Rivolta dei tassisti: un Parlamento non può farsi influenzare dalle bombe

di Redazione
22 Febbraio 2017

Quello che sta succedendo in questi giorni dentro e fuori l’aula parlamentare non riguarda in alcun modo il merito dei provvedimenti. L’emendamento Lanzillotta al decreto Milleproroghe, definito dai tassisti “salva Uber”, e la direttiva Bolkestein si possono condividere o non condividere: ma pure sulle Millederoghe e – sia consentito – sui Millepasticci di questo provvedimento si può essere d’accordo o in disaccordo, così come si può essere in accordo o in disaccordo sugli altri emendamenti che vengono presentati: anche fra i colleghi del mio gruppo, i Conservatori Riformisti, ci sono, come è naturale, sensibilità diverse.
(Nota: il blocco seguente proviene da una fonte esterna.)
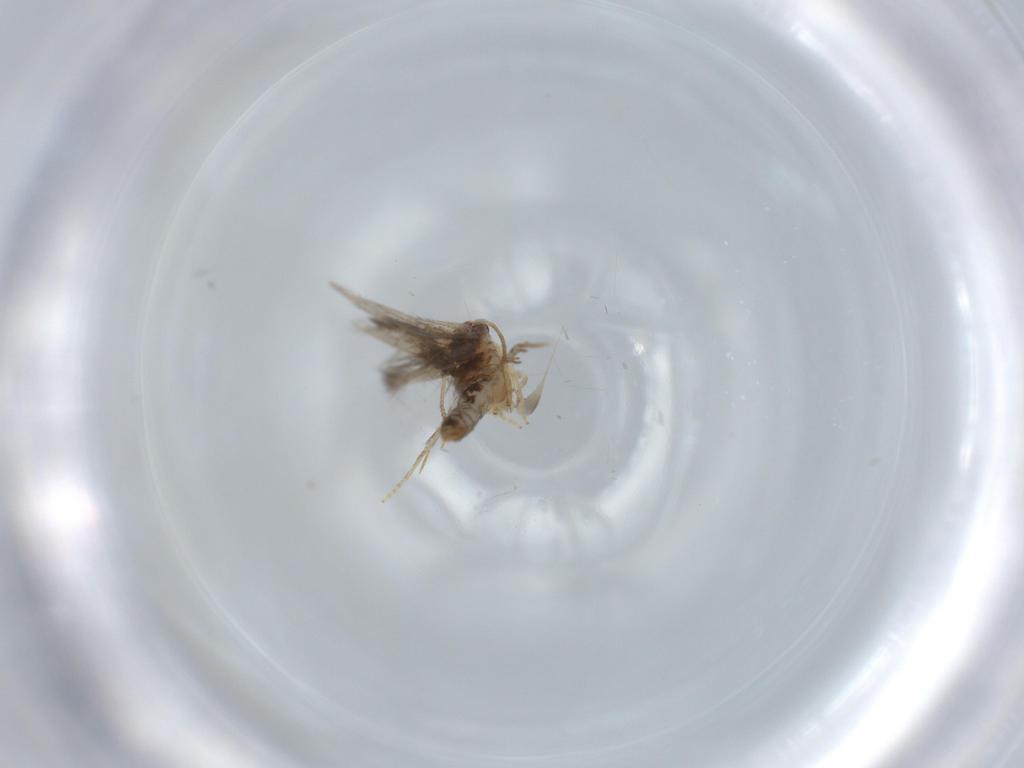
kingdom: Animalia
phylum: Arthropoda
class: Insecta
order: Lepidoptera
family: Nepticulidae
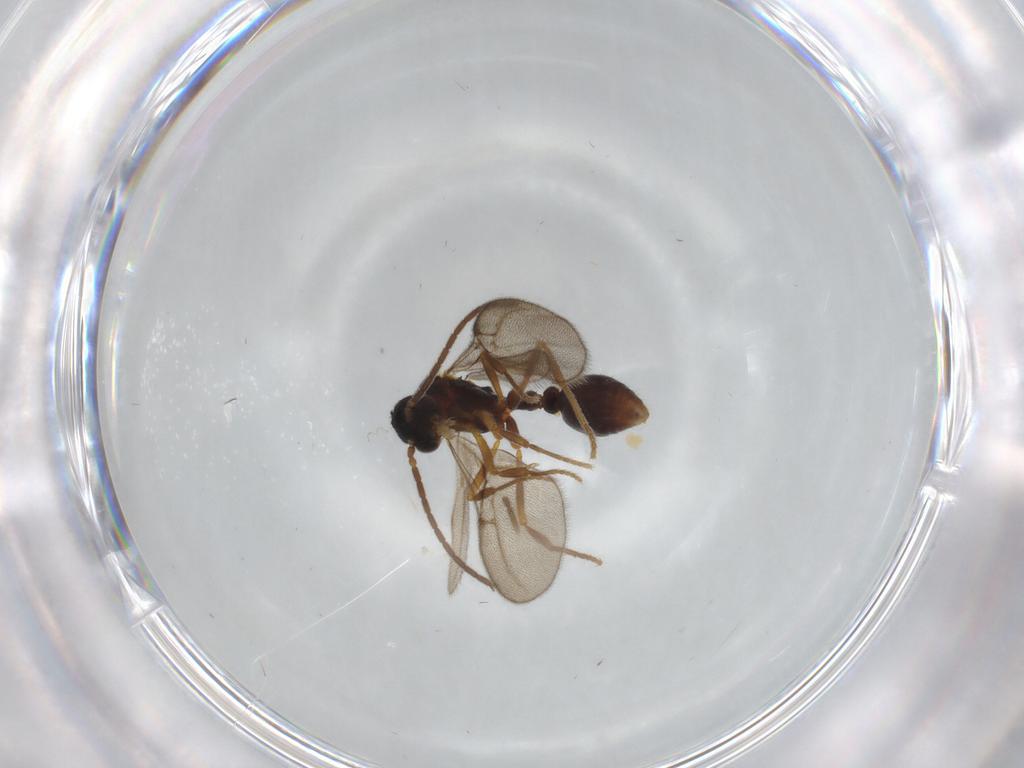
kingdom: Animalia
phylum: Arthropoda
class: Insecta
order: Hymenoptera
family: Formicidae
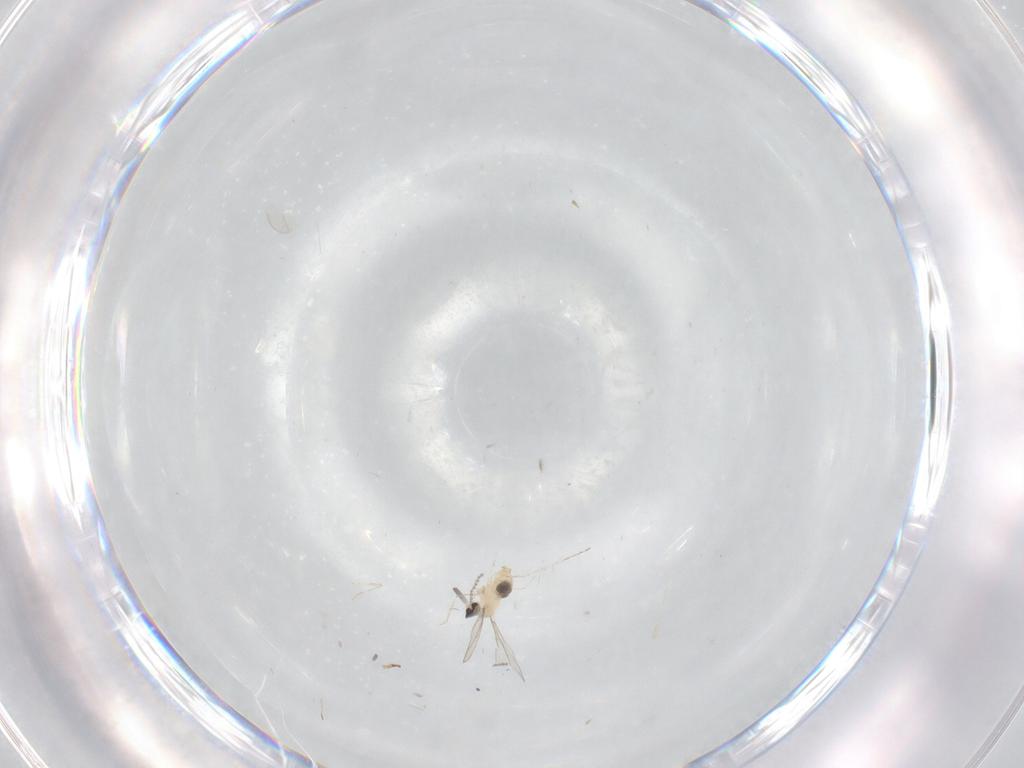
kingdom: Animalia
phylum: Arthropoda
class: Insecta
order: Diptera
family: Cecidomyiidae
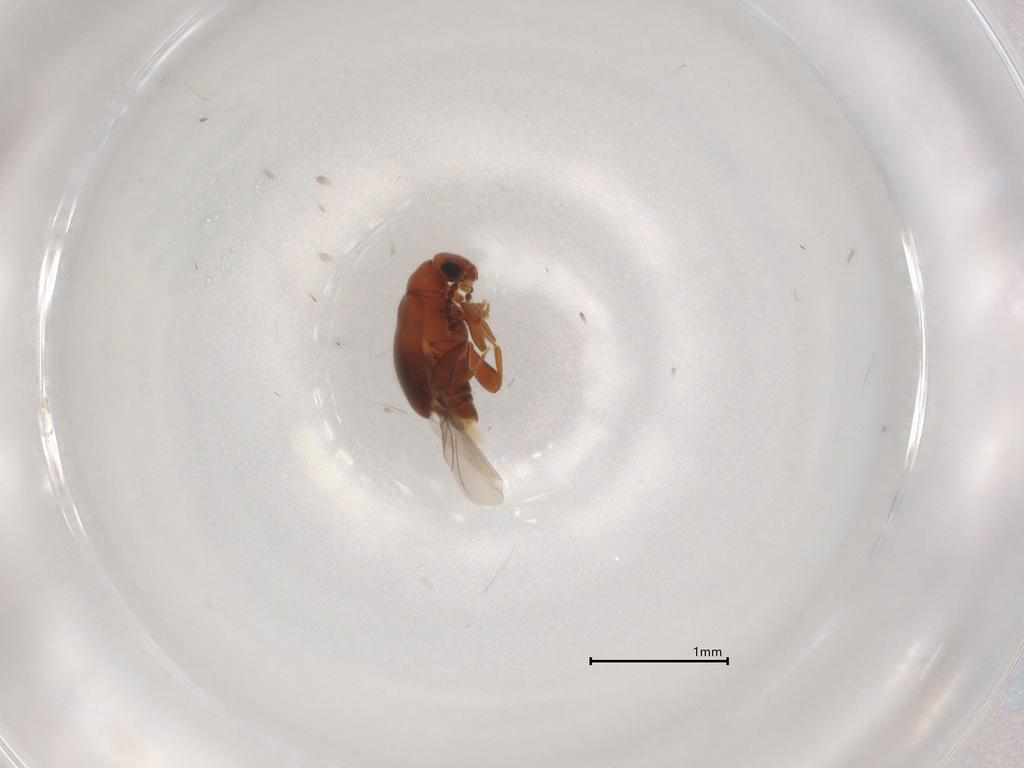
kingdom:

Personalmente non sono favorevole né al provvedimento né alle ragioni di tanti dei manifestanti che sono in piazza in queste ore. Ma vale la pena lasciare da parte il merito per incentrare l’attenzione su un punto di metodo, di diritto e di certezza del diritto. Un conto è se il Parlamento decide di modificare i suoi lavori per il libero determinarsi dei Gruppi in interlocuzione con l’Esecutivo. Altra cosa, totalmente inaccettabile – e sarebbe un precedente che graverebbe su tutto l’establishment politico – è invece se, siccome c’è la città mezza assediata e ci sono le bombe carta, allora il Parlamento cambia e modifica i suoi lavori… Ma dove siamo?

Quando si cavalca la tigre è la tigre che guida e, se passa il principio che si usa la violenza per una causa giusta o per una causa sbagliata, e poi magari quella violenza viene premiata da una scelta del Parlamento, che precedente si crea per la volta successiva, per il provvedimento successivo, quando magari si sarà a maggioranze invertite, gli uni, quelli che oggi sono in maggioranza, all’opposizione, e viceversa?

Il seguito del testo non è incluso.